This white paper will initially discuss the requirements to carry services as voice and signaling over an IP/Multiprotocol Label Switching (MPLS) network. A more detailed analysis will focus on design aspects of how to implement SIGTRAN over an IP network, with a final description of protocol optimization.
A conclusion summarizes the advantages of understanding and optimizing Stream Control Transmission Protocol (SCTP) over just the IP/MPLS core network.
Traditional Requirements to Carry Voice and Signaling over Core Packet Network (CPN)
Both mobile and fixed service providers have been migrating over the past decade to the IP next-generation network (NGN) in order to provide services such as triple play - voice, video, and Internet over the same network. The shrinking margins from the basic voice and Internet business has created an urgent need for new value-added services that will increase revenues and profits. Building an IP/MPLS core and converging all networks into a single one that makes use of both the new IP services and technologies together with the legacy ones will provide a major factor in getting savings.
Examples are the migration of voice and signaling services over an IP core.
Additional drivers for a converged IP packet core are:
• Reduced factor per transported bit
• Converged transport layer around IP/Ethernet
• Improved reliability and availability
• Flexible connectivity, easy to manage
• Rich service-aware functions with IP
• Reduced provisioning
• More capital expenditure (CapEx) and operating expenses (OpEx) efficient
When moving into a CPN core, the transport requirements in the network to deploy voice and signaling services are a primary issue. Operators have seen diverse values coming from different vendors over a period of years, as depicted in Figures 1, 2, and 3.

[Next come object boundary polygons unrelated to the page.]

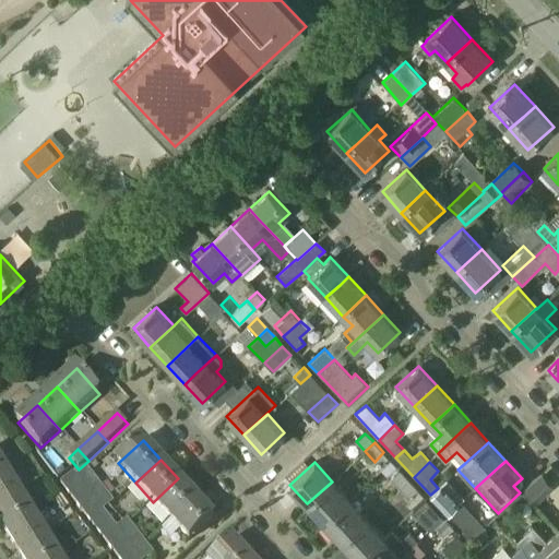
[(0,474),(0,503),(21,490),(8,470),(0,474)]
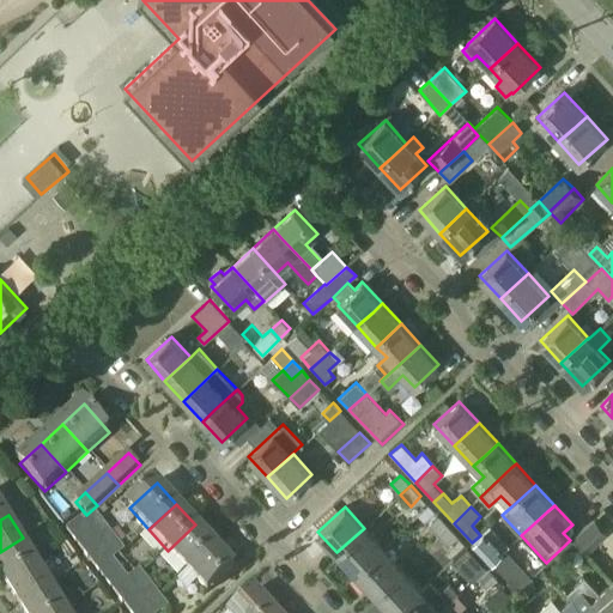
[(84,523),(87,527),(98,541),(98,542),(110,533),(96,515),(84,523)]
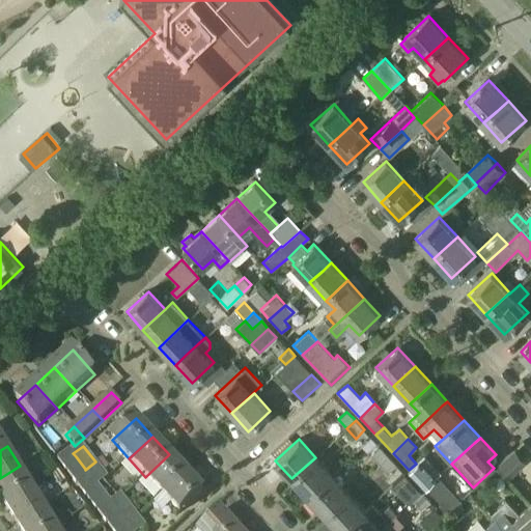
[(369,454),(379,464),(388,455),(379,446),(369,454)]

Figure 1.Transport Requirements for MSC Vendor 1
Figure 2. Transport Requirement for Vendor 2
Figure 3. Transport Requirements for Vendor 3
There is a disparity of values that range from less than 5 msec to less than 20 msec in the transport network for real-time services. In order to put previous numbers into perspective, we need to consider:
• Each network is different in terms of span, numbers of elements, distance, physical connectivity, and other factors. We can't apply the same numbers to different networks. In reality, we measure these values (delay, jitter, packet loss) once the services such as voice and SIGTRAN have been deployed, finding average delay values that range from 50 msec to 5 msec depending on the network.
• We need to understand that mobile operators will incur interruptions in service at 100 msec with a hard handover (a handover where all the old radio links in the User Equipment (UE) are removed before the new radio links are established), so delay values of 5-20 msec are not relevant.
Another important requirement that has been requested from operators was to comply with the 50 msec protection time when designing a CPN network. This requirement comes from the 1988 ITU G.841, which governs SDH network protection architectures. The reason for this value lies in the use of voice channel banks in carrier networks in the early 1980s that could not tolerate failures that lasted longer than 200 ms to 300 ms. When failures reached that duration, a Carrier Group Alarm (CGA) would be activated, causing the channel bank to perform a "trunk conditioning" procedure that would terminate all connections carried over that given T3 or E3 trunk line. Carriers did not want to have calls dropped from a fiber trunk that was protected, so an outage budget was developed for this fault condition. Since the outage budget had to be less than 200 ms, and 50 ms protection time was already established as a de facto standard, 50 ms became forever associated with "voice service protection."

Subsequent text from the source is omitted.